# Seitenständer ??



## eifelkaiser (7. August 2007)

Hallo - zuersteinmal - liebe Gemeinde.

Als absoluter Quereinsteiger -vom Marathon zum Mountainbike -

eine erste Frage:

welchen Typ Seitenständer bekomm ich an mein YELLOWSTONE4 .0?? Ich hab schon mehrere probiert aber die passen nicht, da die aufnahme der Scheibe im Weg ist?? -Auch wenn sich jetzt die ersten fragen wieso ich überhaupt einen Ständer montiere<?


----------



## crank (7. August 2007)

Ken, Du bist ein Idiot!


----------



## MTB-News.de




----------



## eifelkaiser (7. August 2007)

Es war natürlich Scheibe - für die ganz peniblen -> Scheibenbremse<- gemeint.

### [AUFGABEN]
• 1. Beantworte kurz diese Fragen zum Forenthread über den Seitenständer:
(a) Von welcher Sportart kommt der Fragesteller zum Mountainbike?
(b) Was ist laut ihm im Weg, sodass die ausprobierten Ständer nicht passen?
(c) Was meinte er mit dem Wort „Scheibe“?
• 2. Führe den Forenthread über den Seitenständer nach dem letzten Beitrag weiter.

### [DATENZEILEN]

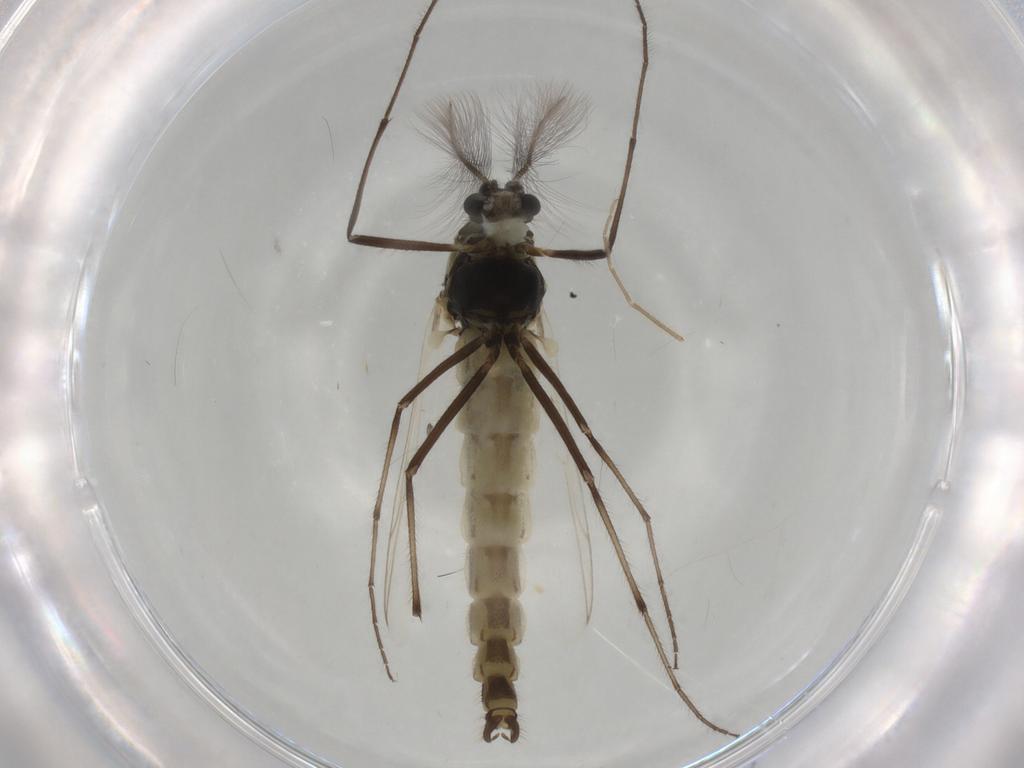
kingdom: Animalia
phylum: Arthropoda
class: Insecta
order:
---
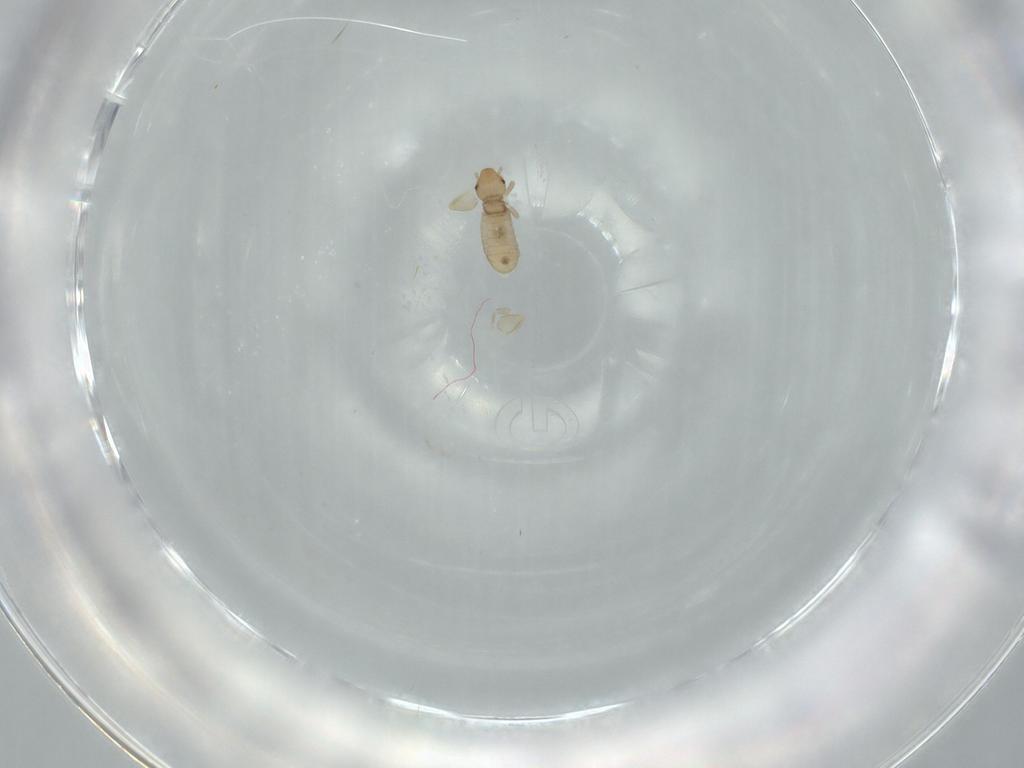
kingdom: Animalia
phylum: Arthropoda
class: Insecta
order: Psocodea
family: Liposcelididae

### [ANTWORTEN]
• 1.
(a) Vom Marathon.
(b) Die Aufnahme der Scheibe.
(c) Die Scheibenbremse.

• 2.
Eigendlich hatte ich mit "vernünftigen Antworten gerechnet - 
Da ich die Antwort trotzdem erst nehme möchte ich das Rad auch gerne zuhause hinstellen - ich nehme an KEN II hat den Baumstamm auch nicht in der Grube gepflanzt oder ???? 
Platz an der Wand hab ich nicht.

gruß


----------



## exto (7. August 2007)

Tut mir leid, ne "vernünftige" Antwort hab ich leider auch nicht.

Aber eine durchaus ernst gemeinte Frage: Was soll das heißen,"Platz an der Wand hab ich nicht"? Wohnst du in nem Rundzelt auf ner großen Wiese?

Mal ehrlich: Ich hab noch nie nen Ständer am Bike gehabt und auch nie einen vermisst. 

Ich finde die Frage so abwegig, dass ich geneigt wäre, an ein Fake zur allgemeinen Belustigung zu glauben...


----------



## eifelkaiser (7. August 2007)

Naja -zum Platz - an derWand stehen halt Regale u.s.w. Winterreifen für 3 Autos.... die Wände bieten keinen latz zum Aufhängen. Da ich das rad auch nicht einfach so hinstellen möchte(könnt ja umfallen), - hatte ich an einen Ständer gedacht.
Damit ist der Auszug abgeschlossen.